Ranking tiebreakers beyond Arc 6.4 — blast radius (cost-v1’s highConfFailures companion in confidence-v1), per-user context (Graphiti memory as a ranking signal), recency decay on old samples
Durable cost/confidence stores — current stores are in-memory with 200-sample rolling windows; a SQLite-backed store would let rankings survive restarts and feed historical dashboards
Learned policy replacing the hand-tuned weights — the 2.0 / 0.5 / 0.3 coefficients are intuitive but not optimal. Once the observation stream is persistent, a bandit or Q-learner can pick weights that minimize regret on the goal-violated → dispatched pair
Memory-health remediation actions — memory.graphiti_healthy + memory.search_working goals evaluate correctly but have no registered action. Graphiti going dark today causes silent degradation rather than an alert + restart
Action proposals — Ava can propose new goals via goal_proposal and config changes via propose_config_change, but cannot yet propose entirely new GOAP actions. Today she files issues/features for missing actions; a propose_action mechanism would let her draft action YAML directly

Seeing it in action

# Watch observation events
docker logs workstacean -f 2>&1 | grep -E "autonomous\.(cost|confidence|outcome)"
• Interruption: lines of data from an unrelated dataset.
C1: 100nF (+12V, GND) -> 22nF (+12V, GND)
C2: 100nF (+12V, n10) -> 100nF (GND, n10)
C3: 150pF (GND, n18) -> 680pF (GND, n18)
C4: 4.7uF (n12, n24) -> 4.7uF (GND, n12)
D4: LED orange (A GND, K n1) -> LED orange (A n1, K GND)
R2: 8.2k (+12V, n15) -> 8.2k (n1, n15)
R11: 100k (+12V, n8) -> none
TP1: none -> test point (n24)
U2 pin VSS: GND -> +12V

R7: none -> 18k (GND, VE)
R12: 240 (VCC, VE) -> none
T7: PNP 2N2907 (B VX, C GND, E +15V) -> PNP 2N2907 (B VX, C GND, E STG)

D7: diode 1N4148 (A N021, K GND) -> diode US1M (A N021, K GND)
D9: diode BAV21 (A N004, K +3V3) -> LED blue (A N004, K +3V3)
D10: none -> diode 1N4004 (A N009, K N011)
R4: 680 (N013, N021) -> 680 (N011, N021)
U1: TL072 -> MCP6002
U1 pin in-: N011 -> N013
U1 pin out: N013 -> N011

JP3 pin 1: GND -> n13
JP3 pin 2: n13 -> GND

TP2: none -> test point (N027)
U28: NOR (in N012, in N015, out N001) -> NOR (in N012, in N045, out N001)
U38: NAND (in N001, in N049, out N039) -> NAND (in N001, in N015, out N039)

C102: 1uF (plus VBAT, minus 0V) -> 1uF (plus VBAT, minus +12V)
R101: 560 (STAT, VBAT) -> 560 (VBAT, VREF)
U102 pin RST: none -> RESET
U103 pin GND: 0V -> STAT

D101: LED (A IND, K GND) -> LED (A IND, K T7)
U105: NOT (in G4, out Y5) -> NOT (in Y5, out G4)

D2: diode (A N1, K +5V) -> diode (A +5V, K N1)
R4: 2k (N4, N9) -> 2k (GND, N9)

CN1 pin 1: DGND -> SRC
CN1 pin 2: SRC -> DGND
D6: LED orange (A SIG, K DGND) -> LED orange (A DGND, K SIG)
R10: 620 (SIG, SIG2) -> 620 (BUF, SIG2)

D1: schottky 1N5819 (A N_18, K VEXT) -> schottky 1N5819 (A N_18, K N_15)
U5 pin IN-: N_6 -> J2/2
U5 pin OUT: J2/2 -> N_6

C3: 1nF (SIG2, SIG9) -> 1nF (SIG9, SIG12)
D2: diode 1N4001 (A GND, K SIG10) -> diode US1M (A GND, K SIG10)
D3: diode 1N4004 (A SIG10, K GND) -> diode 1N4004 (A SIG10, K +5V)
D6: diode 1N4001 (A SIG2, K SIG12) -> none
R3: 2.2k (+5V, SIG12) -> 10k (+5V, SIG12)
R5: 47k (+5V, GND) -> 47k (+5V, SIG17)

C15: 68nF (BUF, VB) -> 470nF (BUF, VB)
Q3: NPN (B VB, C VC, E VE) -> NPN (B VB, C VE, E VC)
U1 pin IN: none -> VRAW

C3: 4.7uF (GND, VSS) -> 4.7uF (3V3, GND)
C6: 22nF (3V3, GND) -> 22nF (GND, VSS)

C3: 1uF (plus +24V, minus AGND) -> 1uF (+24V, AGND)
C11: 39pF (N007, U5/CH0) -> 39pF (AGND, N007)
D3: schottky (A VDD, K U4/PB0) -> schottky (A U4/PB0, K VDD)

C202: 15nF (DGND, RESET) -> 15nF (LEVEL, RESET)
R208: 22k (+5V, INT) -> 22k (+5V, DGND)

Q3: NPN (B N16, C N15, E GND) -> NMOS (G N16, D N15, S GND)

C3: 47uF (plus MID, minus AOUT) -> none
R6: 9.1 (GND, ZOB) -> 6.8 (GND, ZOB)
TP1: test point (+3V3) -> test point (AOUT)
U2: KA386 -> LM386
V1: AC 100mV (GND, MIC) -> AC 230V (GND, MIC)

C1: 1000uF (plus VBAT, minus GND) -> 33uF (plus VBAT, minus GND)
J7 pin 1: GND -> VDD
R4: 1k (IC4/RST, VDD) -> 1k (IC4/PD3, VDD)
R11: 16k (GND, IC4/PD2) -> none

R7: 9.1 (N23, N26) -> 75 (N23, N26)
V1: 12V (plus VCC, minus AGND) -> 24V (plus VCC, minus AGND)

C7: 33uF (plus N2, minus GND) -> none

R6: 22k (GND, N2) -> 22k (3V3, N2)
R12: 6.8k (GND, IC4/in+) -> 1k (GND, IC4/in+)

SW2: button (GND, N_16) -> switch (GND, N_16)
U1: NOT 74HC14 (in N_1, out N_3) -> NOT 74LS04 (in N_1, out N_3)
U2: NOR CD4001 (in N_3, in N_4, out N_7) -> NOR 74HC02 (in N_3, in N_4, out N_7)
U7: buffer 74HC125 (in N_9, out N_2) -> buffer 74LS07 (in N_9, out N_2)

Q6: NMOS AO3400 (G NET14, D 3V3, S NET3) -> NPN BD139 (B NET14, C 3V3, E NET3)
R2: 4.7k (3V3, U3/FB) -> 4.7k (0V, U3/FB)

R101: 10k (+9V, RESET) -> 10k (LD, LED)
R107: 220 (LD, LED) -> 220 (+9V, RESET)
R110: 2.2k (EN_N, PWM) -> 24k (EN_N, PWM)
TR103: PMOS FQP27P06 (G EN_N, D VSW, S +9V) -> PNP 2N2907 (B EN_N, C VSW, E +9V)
# Fleet cost summary via the bus
curl -s http://localhost:8081/api/world-state | jq '.domains.flow.data.costs'

# Current planner ranking for a goal (no dedicated endpoint yet —
# inspect LoopDetector / cooldown state via planner introspection in tests)
bun test src/planner/__tests__/candidate-ranking.test.ts

# Verify extension interceptors fire by chatting with an A2A agent
curl -s -X POST http://localhost:8081/api/a2a/chat \
  -H "Content-Type: application/json" \
  -d '{"agent":"quinn","skill":"pr_review","message":"Review the open queue briefly"}' \
| jq .data

After the call, the cost + confidence topics will have fired. A few more calls populate the store; the 6th dispatch and beyond will use observation-weighted ranking for quinn’s pr_review skill.